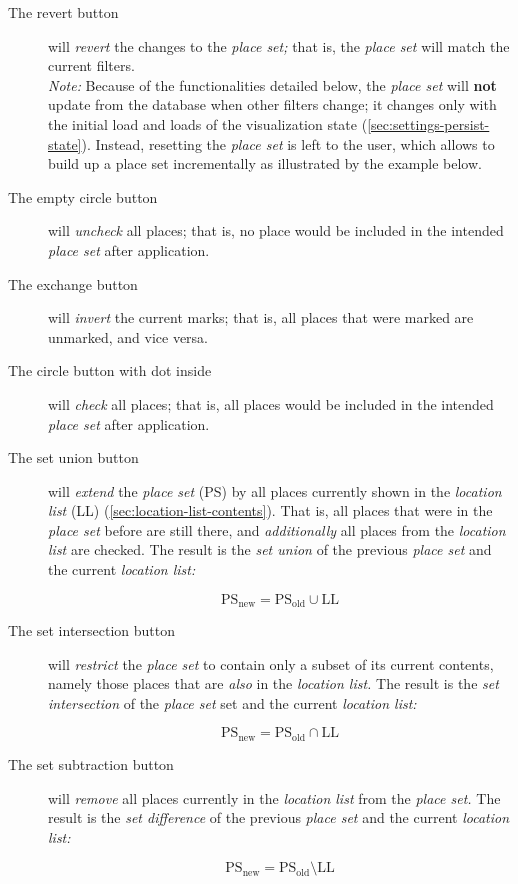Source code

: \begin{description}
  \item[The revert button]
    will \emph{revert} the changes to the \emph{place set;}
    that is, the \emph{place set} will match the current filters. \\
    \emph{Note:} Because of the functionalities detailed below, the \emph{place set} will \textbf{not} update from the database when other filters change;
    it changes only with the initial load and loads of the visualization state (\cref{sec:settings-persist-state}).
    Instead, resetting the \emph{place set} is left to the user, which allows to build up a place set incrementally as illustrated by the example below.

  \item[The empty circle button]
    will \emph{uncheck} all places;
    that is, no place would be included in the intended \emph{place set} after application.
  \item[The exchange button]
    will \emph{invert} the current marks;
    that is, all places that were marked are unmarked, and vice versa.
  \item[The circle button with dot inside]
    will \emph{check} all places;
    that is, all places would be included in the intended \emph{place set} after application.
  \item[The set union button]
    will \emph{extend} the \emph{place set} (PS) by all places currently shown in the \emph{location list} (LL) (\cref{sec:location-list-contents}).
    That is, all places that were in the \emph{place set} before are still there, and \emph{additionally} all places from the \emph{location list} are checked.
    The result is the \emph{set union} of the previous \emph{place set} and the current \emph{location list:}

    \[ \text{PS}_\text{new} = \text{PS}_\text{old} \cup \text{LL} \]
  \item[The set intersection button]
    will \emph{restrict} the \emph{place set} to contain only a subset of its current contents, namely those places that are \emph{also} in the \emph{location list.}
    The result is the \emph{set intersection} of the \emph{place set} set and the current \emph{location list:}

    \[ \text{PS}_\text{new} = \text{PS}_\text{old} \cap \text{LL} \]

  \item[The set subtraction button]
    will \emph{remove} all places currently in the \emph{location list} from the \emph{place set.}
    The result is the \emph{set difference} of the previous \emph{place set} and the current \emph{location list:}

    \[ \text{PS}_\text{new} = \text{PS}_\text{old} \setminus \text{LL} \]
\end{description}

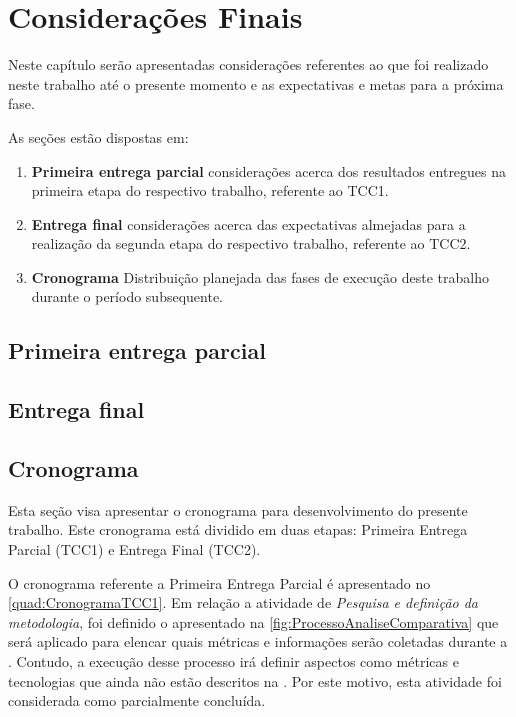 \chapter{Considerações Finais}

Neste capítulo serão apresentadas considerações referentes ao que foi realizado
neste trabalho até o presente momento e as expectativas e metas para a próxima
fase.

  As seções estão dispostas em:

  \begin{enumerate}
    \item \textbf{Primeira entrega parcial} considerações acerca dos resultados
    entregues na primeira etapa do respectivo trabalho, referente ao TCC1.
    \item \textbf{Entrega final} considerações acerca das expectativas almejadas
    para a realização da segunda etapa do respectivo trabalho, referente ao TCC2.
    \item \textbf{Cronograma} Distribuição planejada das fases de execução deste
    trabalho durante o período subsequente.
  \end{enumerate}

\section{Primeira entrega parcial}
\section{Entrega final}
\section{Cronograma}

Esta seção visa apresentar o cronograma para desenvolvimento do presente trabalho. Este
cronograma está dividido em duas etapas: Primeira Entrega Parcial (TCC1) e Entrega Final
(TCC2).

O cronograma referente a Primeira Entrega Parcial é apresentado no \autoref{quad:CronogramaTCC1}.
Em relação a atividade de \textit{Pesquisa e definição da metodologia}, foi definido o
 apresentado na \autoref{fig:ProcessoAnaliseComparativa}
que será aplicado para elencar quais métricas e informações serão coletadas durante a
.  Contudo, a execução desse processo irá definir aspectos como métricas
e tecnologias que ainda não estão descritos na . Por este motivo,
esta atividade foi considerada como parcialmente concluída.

****

▶ **What the task requires**
Go back to the lines above and output, exactly as they stand, the ones from the line containing "places currently in" to the line containing "neste trabalho até". Leave all pictures behind.

▶ **Output for this task**
    will \emph{remove} all places currently in the \emph{location list} from the \emph{place set.}
    The result is the \emph{set difference} of the previous \emph{place set} and the current \emph{location list:}

    \[ \text{PS}_\text{new} = \text{PS}_\text{old} \setminus \text{LL} \]
\end{description}

 \chapter{Considerações Finais}

Neste capítulo serão apresentadas considerações referentes ao que foi realizado
neste trabalho até o presente momento e as expectativas e metas para a próxima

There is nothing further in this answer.